Big Swinging Brains and fashy trolls: how the world fell into a clickbait death spiral
In the years leading up to Trump's election, traditional media gatekeepers found themselves shoved aside by trolls and tech companies who told us they were only giving us what we wanted. By Andrew Marantz
In 2012, a small group of young men, former supporters of the libertarian Republican congressman Ron Paul, started a blog called The Right Stuff. They soon began calling themselves "post-libertarians," although they weren't yet sure what would come next. By 2014, they'd started to self-identify as "alt-right". They developed a countercultural tone - arch, antic, floridly offensive - that appealed to a growing cohort of disaffected young men, searching for meaning and addicted to the internet.
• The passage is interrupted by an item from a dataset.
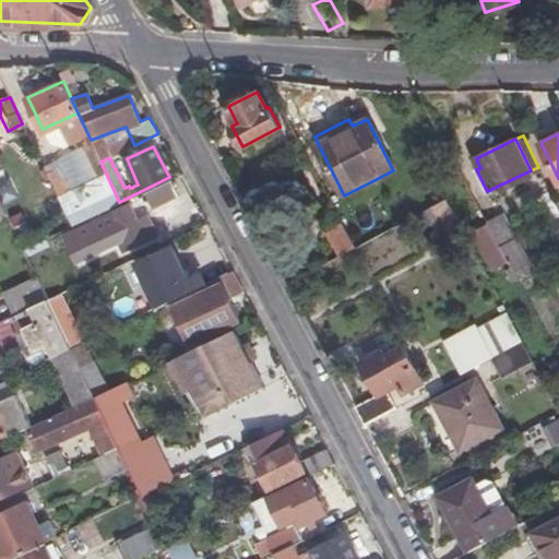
[(40,164),(55,193),(68,187),(55,157),(40,164)]
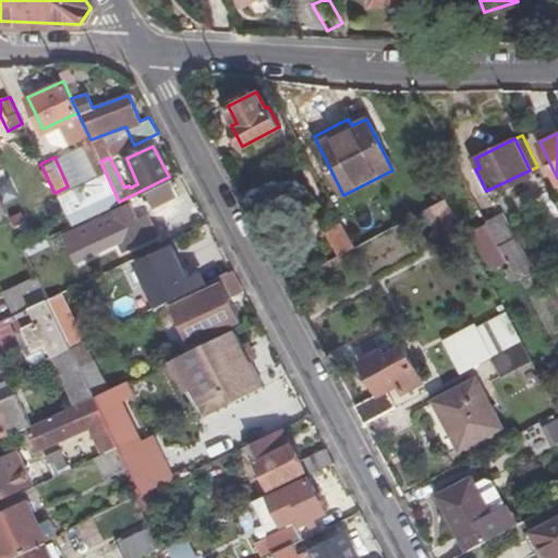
[(169,177),(141,191),(150,209),(174,197),(168,183),(169,177)]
These young men often referred to The Right Stuff, approvingly, as a key part of a "libertarian-to-far-right pipeline", a path by which "normies" could advance, through a series of epiphanies, toward "full radicalisation". As with everything the alt-right said, it was hard to tell whether they were joking, half-joking or not joking at all.
The Right Stuff 's founders came up with talking points - narratives, they called them - that their followers then disseminated through various social networks. On Facebook, they posted Photoshopped images, or parody songs, or "countersignal memes" - sardonic line drawings designed to spark just enough cognitive dissonance to shock normies out of their complacency. On Twitter, the alt-right trolled and harassed mainstream journalists, hoping to work the referees of the national discourse while capturing the attention of the wider public. On Reddit and 4chan and 8chan, where the content moderation was so lax as to be almost non-existent, the memes were more overtly vile. Many alt-right trolls started calling themselves "fashy", or "fash-ist". They referred to all liberals and traditional conservatives as communists, or "degenerates"; they posted pro-Pinochet propaganda; they baited normies into arguments by insisting that "Hitler did nothing wrong".